The other component in the pink lions is Belemnoidea - marine cephalopods, again akin to squid or cuttlefish, but their shape was more streamlined like a modern squid. They too shot ink at predators and had arms rather than tentacles. Their name comes from the Greek meaning “form of an arrow”. These creatures were the cousins of the ammonites, and ranged in size from 18” to 10 feet long.

Artist rendition of Belemnite — Dmitri Bogdenov, 2008

Their fossil remains generated different legends and were sometimes called thunderstones. People believed that the bullet-shaped fossil in the rock was made when lightning struck the ground.

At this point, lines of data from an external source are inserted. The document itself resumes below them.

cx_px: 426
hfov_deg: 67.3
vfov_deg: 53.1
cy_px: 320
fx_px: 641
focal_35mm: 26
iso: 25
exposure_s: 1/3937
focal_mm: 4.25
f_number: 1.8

All over the world there are beliefs that thunderstones bring good luck, and in Italy they would be hung around children’s necks to protect them from illness and the evil eye.

Can we imagine these odd squid-like creatures, darting through the sea, along with their nautilus-shaped cousins? We now know that squid, octopus, and cuttlefish have unusually high intelligence and are known to use displays of skin colours, patterns, textures and luminescence to communicate with one another. Could these unbelievably ancient swimmers have communicated in a similar fashion?

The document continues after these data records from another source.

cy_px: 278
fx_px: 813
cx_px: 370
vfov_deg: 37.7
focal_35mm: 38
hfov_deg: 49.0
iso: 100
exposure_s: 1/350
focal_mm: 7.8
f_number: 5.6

Over time, and certainly by the period of the mass extinction, these wonderful creatures all became extinct. Their soft bodies liquefied inside their exoskeletons, and those harder parts settled deep into the bottom of that primordial sea. Oxygen levels were low there at the bottom, creating the perfect environment to preserve their bodies as fossils.

Over the millennia, these creatures died and settled to the muddy bottom of this vast ocean. They, and other creatures, dropped their waste too. This fossilized shit is more politely known as coprolite (when larger and having form), or fecal pellets (when much smaller and unformed).

The bottom of this ocean, filled with the skeletons and waste of ancient creatures, was subject to tectonic movements. Over the millennia, the sediments at the bottom of the sea were pushed up into the Alps. There, mixed with other “impurities”, Verona red marble came to be.

We don’t know the name of the sculptor who created these time-worn lions. Even if he had signed his name somewhere, it would likely bring us no closer to knowing him. Was he a master stonecutter? How did he acquire his massive chunks of marble to carve? Did he have apprentices? How long did it take to release these oddly figured lions from the stone? Since there are many other pink lions in northern Italy that were made around the same time, did the artist travel to ply his trade? How was he paid? Who paid him? When he was done, can we imagine him standing back from his creations, his strong hands dusty from stonework, contentedly surveying the outcome of his work? Did he believe that the lions would remain there for hundreds of years?

I doubt he knew his lions were made from fish and shit.

What a strange twist of fate that one of the lions is subduing a serpent, when she herself is born of snakestone.

It seems oddly fitting that pink lions in front of a cathedral in northern Italy would be a part of a chain stretching for eons. Strange fish darting and propelling themselves through an unknowable ocean, sinking slowly to the bottom next to the excrement of many others like them, soft bodies and organs rotting; then massive pressure and build up of rocks that permanently etch their outlines into limestone. The limestone mixes with iron oxide and feldspar, giving birth to pink marble. The marble rising slowly over the millennia, from the lowest depths to the peaks of the pre-Alps until men begin to quarry the stone to create art. The art then becomes a symbol of the Church, two lions standing guard for 800 years, where they become smooth and shiny from the touch of hands of thousands of people, including me.